**WORK TASK**
Your task is to copy every line of the records below that contains "Document".

**RECORDS SHOWN**
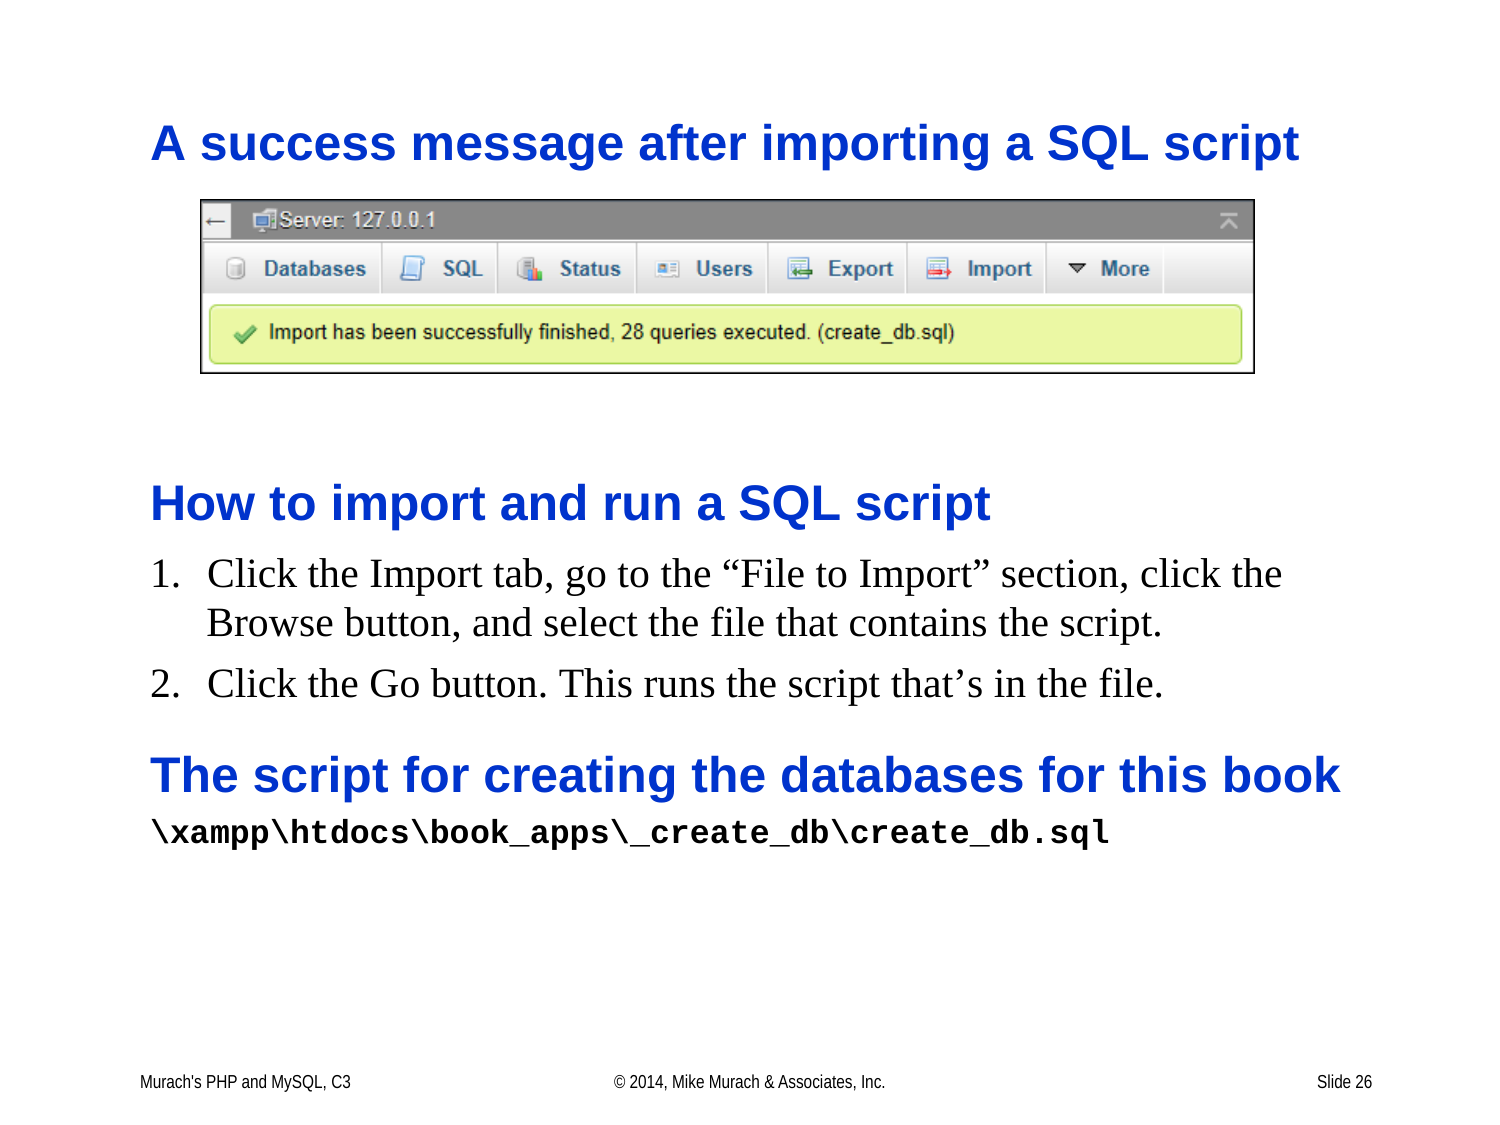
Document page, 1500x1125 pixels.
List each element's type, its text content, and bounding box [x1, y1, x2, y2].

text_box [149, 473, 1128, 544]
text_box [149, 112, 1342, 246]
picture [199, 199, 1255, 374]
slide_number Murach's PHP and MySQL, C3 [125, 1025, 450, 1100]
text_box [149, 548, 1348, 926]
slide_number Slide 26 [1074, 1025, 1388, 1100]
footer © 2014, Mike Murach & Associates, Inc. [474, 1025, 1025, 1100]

==

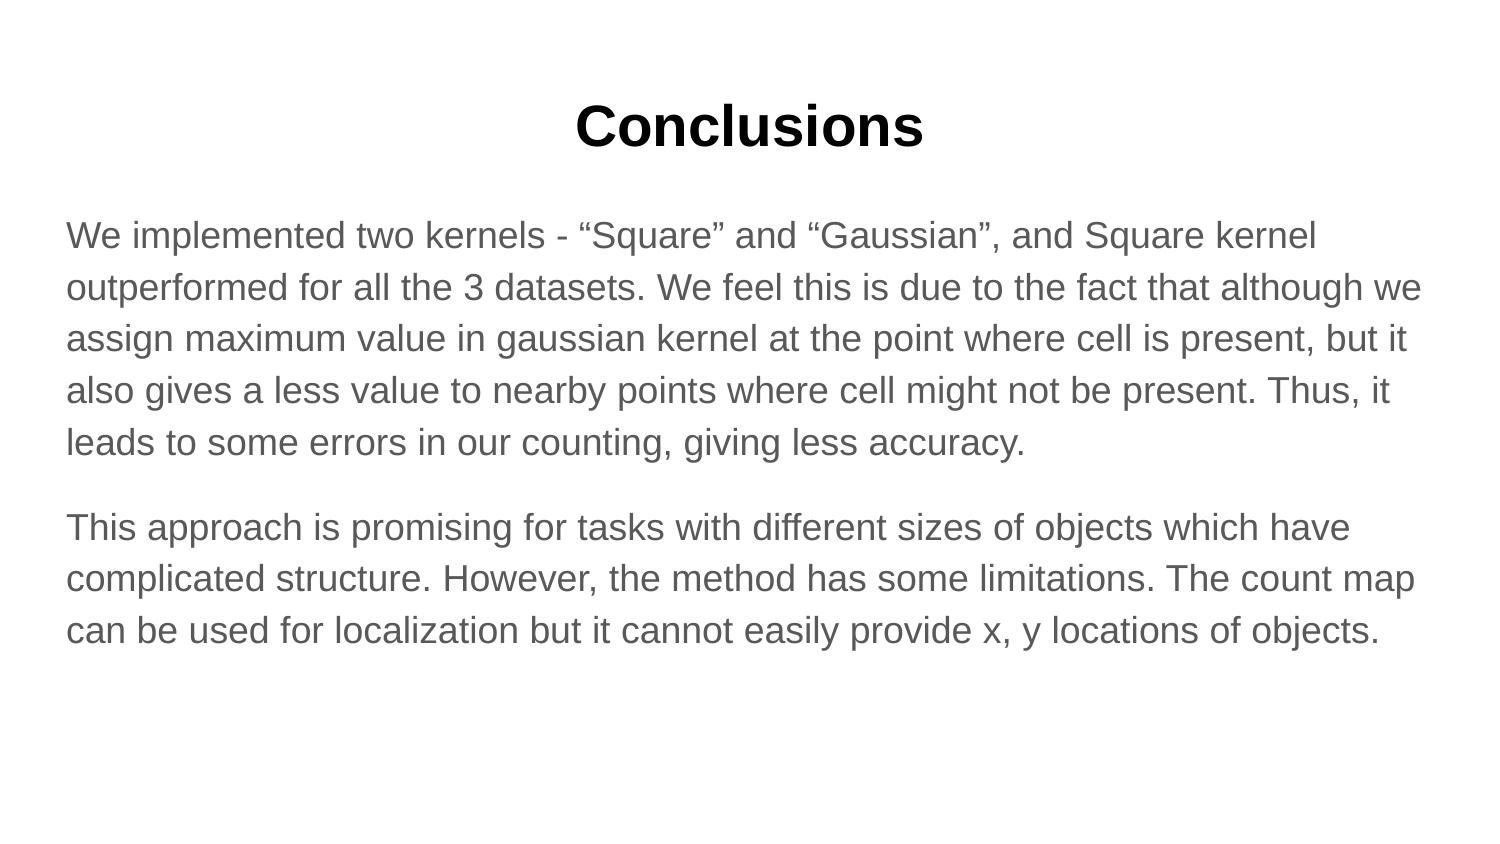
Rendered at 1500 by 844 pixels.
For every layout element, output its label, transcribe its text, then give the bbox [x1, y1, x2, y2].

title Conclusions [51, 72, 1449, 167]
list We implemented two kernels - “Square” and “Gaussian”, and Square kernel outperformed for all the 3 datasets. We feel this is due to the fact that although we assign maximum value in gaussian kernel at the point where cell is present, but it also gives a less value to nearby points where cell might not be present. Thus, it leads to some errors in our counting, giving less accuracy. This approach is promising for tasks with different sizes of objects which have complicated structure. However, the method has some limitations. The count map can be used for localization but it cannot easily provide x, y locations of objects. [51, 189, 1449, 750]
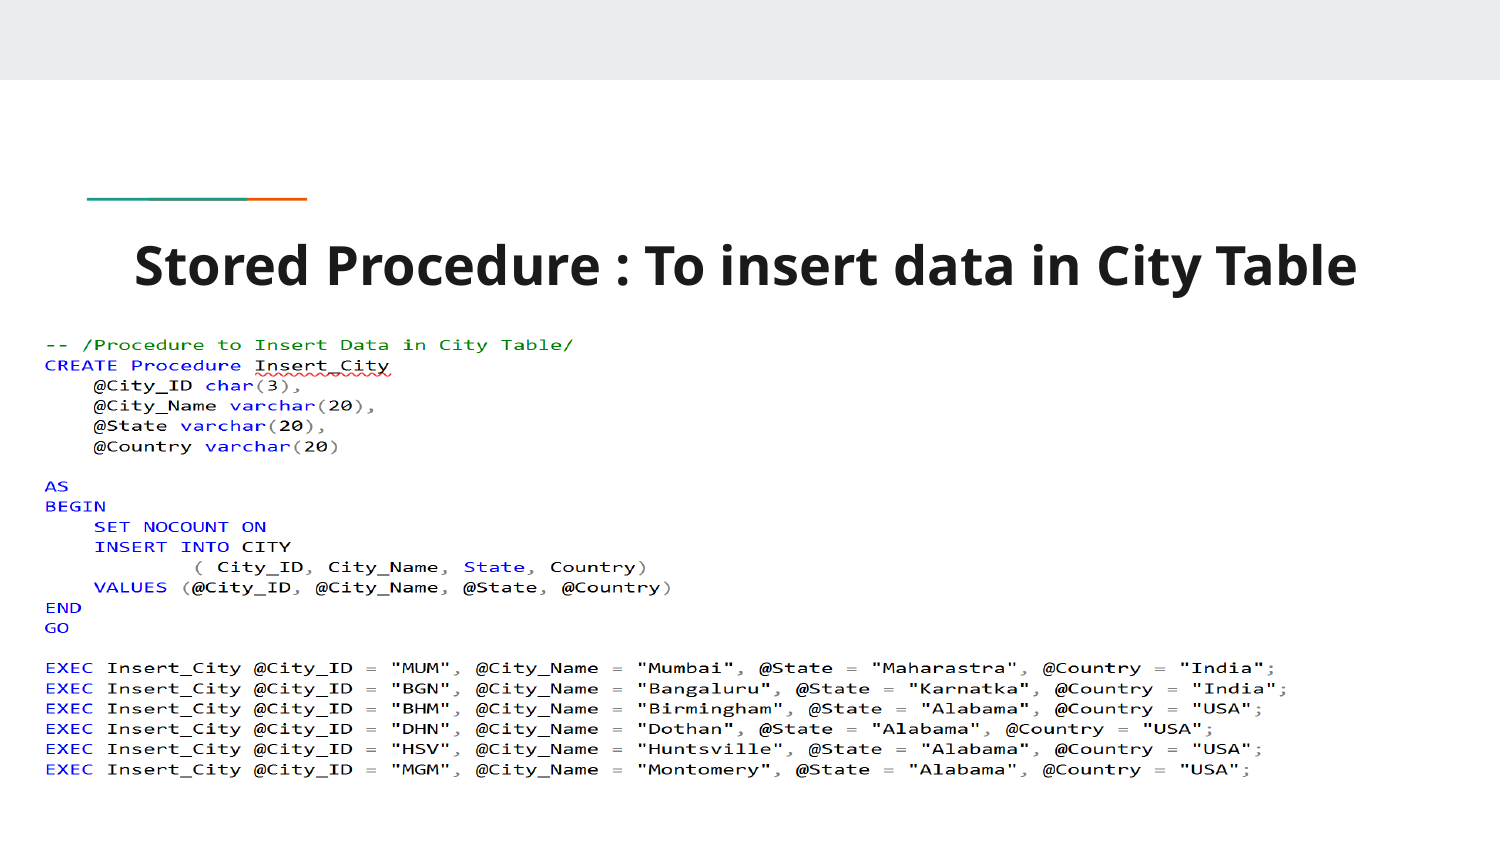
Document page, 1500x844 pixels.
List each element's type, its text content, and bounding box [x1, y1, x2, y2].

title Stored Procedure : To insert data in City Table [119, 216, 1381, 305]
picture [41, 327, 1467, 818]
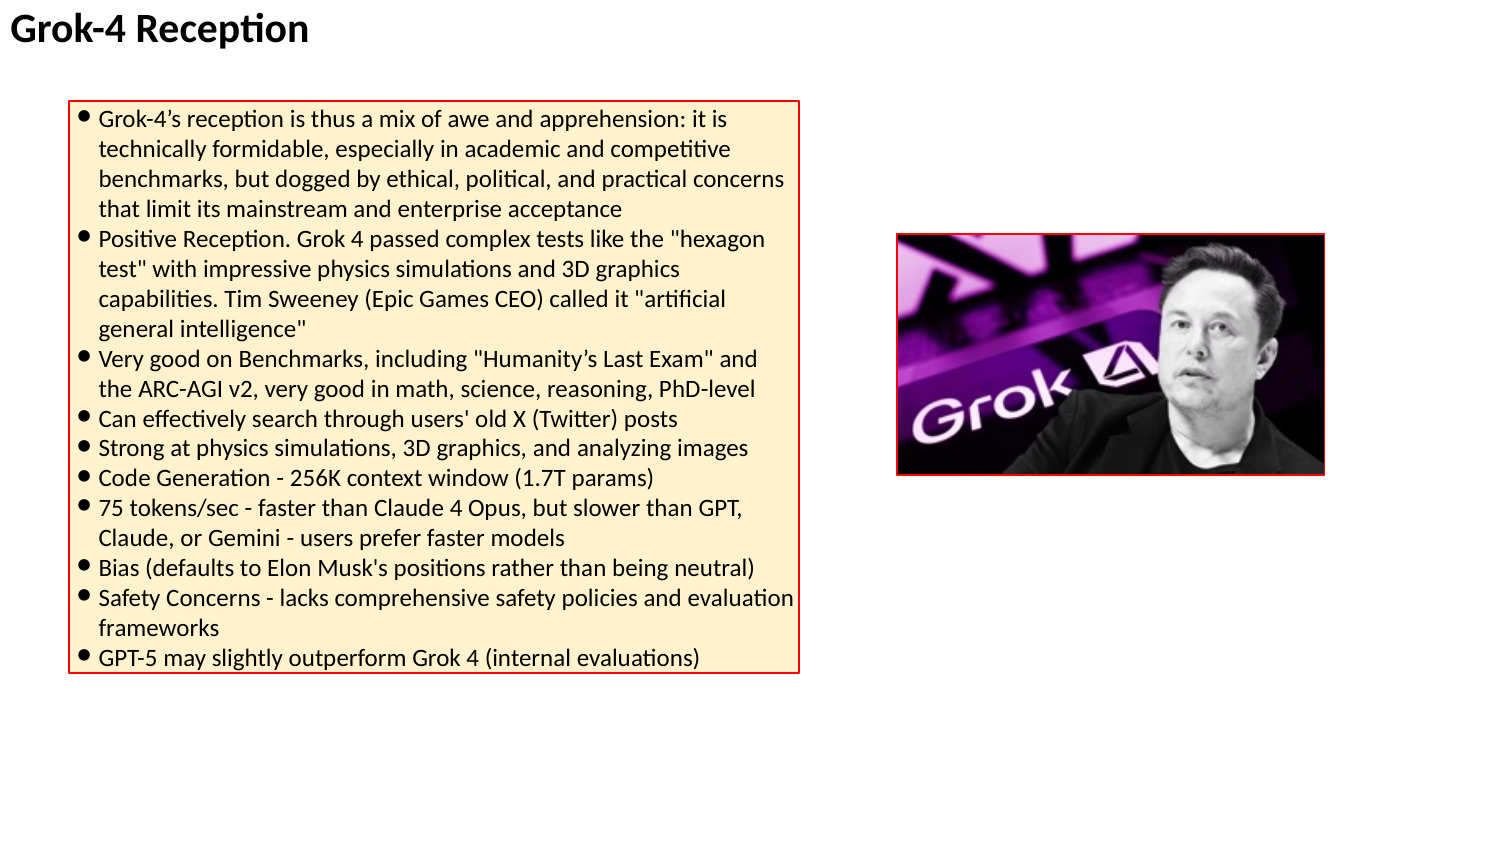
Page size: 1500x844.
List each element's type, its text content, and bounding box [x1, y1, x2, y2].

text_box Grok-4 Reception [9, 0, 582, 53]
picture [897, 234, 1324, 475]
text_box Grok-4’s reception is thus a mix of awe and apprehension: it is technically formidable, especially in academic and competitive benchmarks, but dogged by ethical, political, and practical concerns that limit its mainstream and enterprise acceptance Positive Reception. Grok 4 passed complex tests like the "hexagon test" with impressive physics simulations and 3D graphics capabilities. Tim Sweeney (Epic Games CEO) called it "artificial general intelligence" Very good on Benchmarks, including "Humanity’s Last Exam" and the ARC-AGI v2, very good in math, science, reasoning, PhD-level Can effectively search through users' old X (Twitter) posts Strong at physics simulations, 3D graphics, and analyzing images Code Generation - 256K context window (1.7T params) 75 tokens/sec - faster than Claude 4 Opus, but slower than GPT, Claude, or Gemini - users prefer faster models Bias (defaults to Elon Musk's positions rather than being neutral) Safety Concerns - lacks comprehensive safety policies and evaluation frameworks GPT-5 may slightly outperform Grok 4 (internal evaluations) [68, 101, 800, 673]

**ANSWER BOX**
Document page, 1500x1125 pixels.
Document page, 1500x844 pixels.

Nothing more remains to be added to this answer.